• [Texto de lectura]:
┄┄┄┄┄┄

Es el inicio de la tragedia que conmocionó a Córdoba hace hoy 25 años, el 18 de diciembre de 1996. El día en que María Soledad Muñoz Navarro y María de los Ángeles García García fueron asesinadas. La mañana en que un criminal italiano de 42 años, Claudio Lavazza, les quitó la vida a Marisol y Mari Ángeles, de 36 y 40 años, dos policías locales pioneras en una ciudad que fue la primera, en 1970, en incorporar a la mujer a su cuerpo de policía municipal. Las primeras agentes muertas en acto de servicio en España.

Manuel Castaño, el guardia de seguridad que entró en el banco aquella mañana, acabó con tres impactos de bala. “Una me dio en el hombro, que es la que me atraviesa y me rompe la médula, entre dos costillas, la tengo todavía ahí; otra me atravesó el brazo izquierdo y otra, la que más daño me hizo, la que me atravesó toda la barriga y me rompió los intestinos”. “Íbamos a llevar unos documentos”, relata Manuel, “no llevábamos ni dinero, y cuando entré me encontré todo el pastel”. Una veintena de personas mudas, paralizadas, y unos atracadores disfrazados con pelucas, gafas, gabardinas y narices postizas. Uno de ellos sacó una metralleta Madsen de nueve milímetros y lo encañonó. “Me sacaron una metralleta y me dijeron hasta tres veces que me tirara al suelo porque no reaccionaba”. 

Del banco salieron con joyas, nueve kilos de oro y 71 millones de pesetas. Avisada por la Policía Local, una grúa había retirado el Fiat-1 negro, también robado, con el que los atracadores querían emprender la huida. Habían aparcado en carga y descarga, junto al Hotel Boston, donde la policía detuvo a Michelle Pontolillo, el más joven de los atracadores que había buscado allí refugio. Lavazza, Giovanni Barcia y Giorgio Eduardo Rodríguez robaron a punta de pistola el Peugeot 405 del concejal socialista Joaquín Dobladez, al que acompañaba su hijo de 10 años, que pasaba por allí.

┄┄┄┄┄┄

Entradas de datos almacenadas
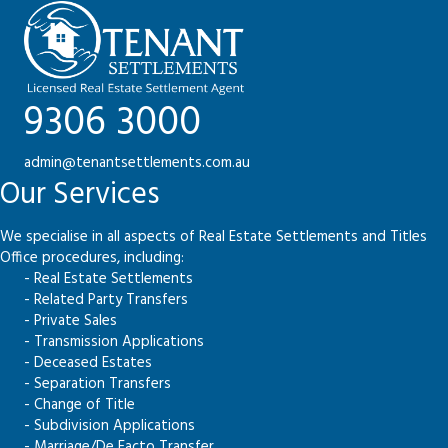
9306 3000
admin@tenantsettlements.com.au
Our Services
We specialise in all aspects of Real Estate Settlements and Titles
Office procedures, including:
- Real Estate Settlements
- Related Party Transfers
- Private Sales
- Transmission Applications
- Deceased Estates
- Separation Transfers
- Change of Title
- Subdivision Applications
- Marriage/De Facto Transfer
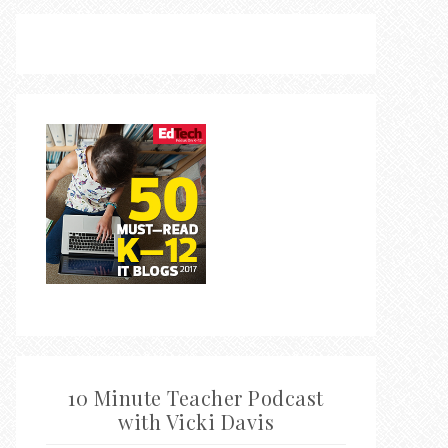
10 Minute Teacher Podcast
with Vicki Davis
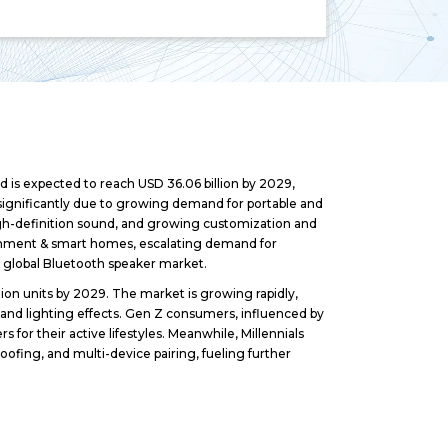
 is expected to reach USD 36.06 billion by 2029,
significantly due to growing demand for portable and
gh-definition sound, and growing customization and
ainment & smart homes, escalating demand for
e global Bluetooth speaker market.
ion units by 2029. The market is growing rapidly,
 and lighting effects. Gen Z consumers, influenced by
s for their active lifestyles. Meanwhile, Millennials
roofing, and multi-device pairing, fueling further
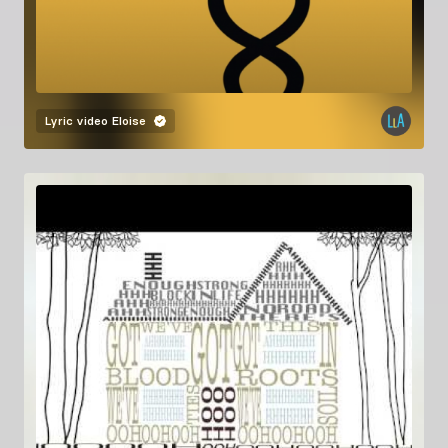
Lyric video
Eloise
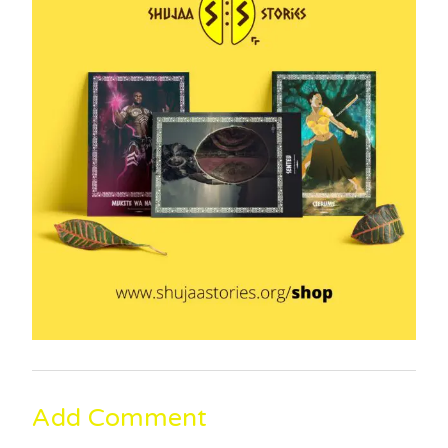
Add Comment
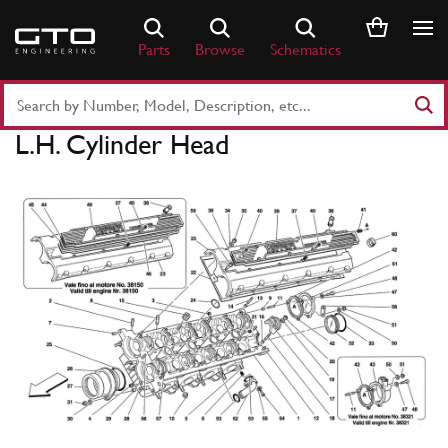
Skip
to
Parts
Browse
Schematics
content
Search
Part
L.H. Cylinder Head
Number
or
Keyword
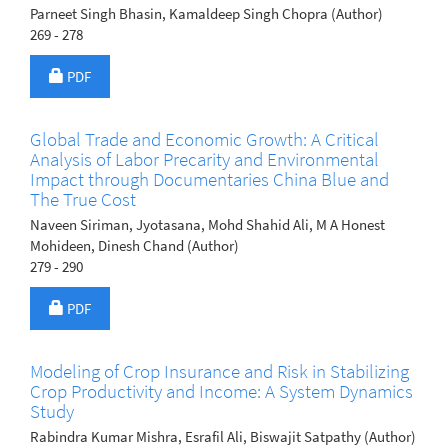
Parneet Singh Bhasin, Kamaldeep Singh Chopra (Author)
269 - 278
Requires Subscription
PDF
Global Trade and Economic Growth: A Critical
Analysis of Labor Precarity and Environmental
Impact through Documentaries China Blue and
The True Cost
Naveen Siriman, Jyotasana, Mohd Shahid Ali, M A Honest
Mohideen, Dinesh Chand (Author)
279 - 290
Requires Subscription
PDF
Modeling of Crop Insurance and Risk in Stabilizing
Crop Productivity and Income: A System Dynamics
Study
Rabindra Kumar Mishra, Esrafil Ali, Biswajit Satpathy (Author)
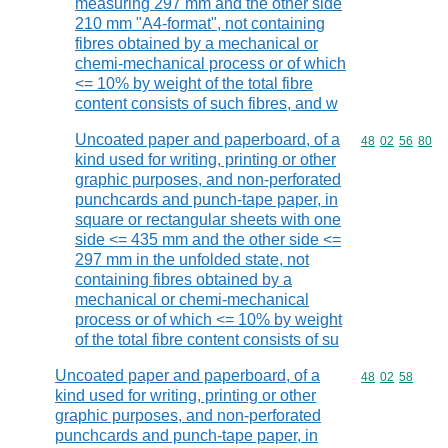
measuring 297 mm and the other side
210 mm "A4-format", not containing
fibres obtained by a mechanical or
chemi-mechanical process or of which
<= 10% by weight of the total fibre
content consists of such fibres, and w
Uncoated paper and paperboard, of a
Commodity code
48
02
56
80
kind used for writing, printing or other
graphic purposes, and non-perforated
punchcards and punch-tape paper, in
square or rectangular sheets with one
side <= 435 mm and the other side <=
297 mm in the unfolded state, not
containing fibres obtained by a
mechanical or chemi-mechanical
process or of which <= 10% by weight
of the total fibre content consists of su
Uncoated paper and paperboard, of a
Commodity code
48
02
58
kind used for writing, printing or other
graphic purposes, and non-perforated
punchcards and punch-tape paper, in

┄┄┄┄┄┄

• [Consigna 1]:
Traduce al inglés esta oración del texto sobre el atraco de Córdoba: "Del banco salieron con joyas, nueve kilos de oro y 71 millones de pesetas."
• [Consigna 2]:
Prosigue el texto sobre el atraco de Córdoba a partir de la última oración que aparece en él.

• [Respuesta 1]:
They left the bank with jewelry, nine kilos of gold and 71 million pesetas.

• [Respuesta 2]:
Fue entonces cuando comenzó una persecución sin plan de huída, improvisada y disparatada, llena de gritos en el interior del coche. “Yo creo que hablaban en español porque yo lo iba entendiendo”, rememora Castaño, “iban muy nerviosos: ‘Corre, corre, tira para allá, tira para acá, gira la izquierda, a la derecha’”. Fue entonces cuando llegó el momento fatídico. Al llegar a plaza de Colón, a la altura de la avenida de América y tras chocar contra un coche, Lavazza se bajó del Peugeot y acribilló a Mari Ángeles y Marisol, que patrullaban aquella mañana en un Citroën ZX. “Sí, sí, las he matado”, gritó en el interior del coche. Manuel Castaño llevaba el botín sobre sus piernas.

Un legado vivo

María Jesús Muñoz trabajaba en Almería en 1996. Desayunaba con la radio puesta cuando informaron de una tragedia en Córdoba. “Dijeron algo de un guardia de seguridad y en seguida me puse alerta. Yo venía todos los fines de semana a Córdoba. Había estado con mi hermana y sabía que estaba trabajando de mañana con Mari Ángeles. Cuando dijeron dos policías sabía que eran ellas”, relata María Jesús, la hermana de Marisol, que automáticamente corrió hacia una cabina. Su hermano mayor, Martín, era el jefe de la Policía Local de León. “No lo sé, hermana, no lo sé”, le contestó al preguntarle.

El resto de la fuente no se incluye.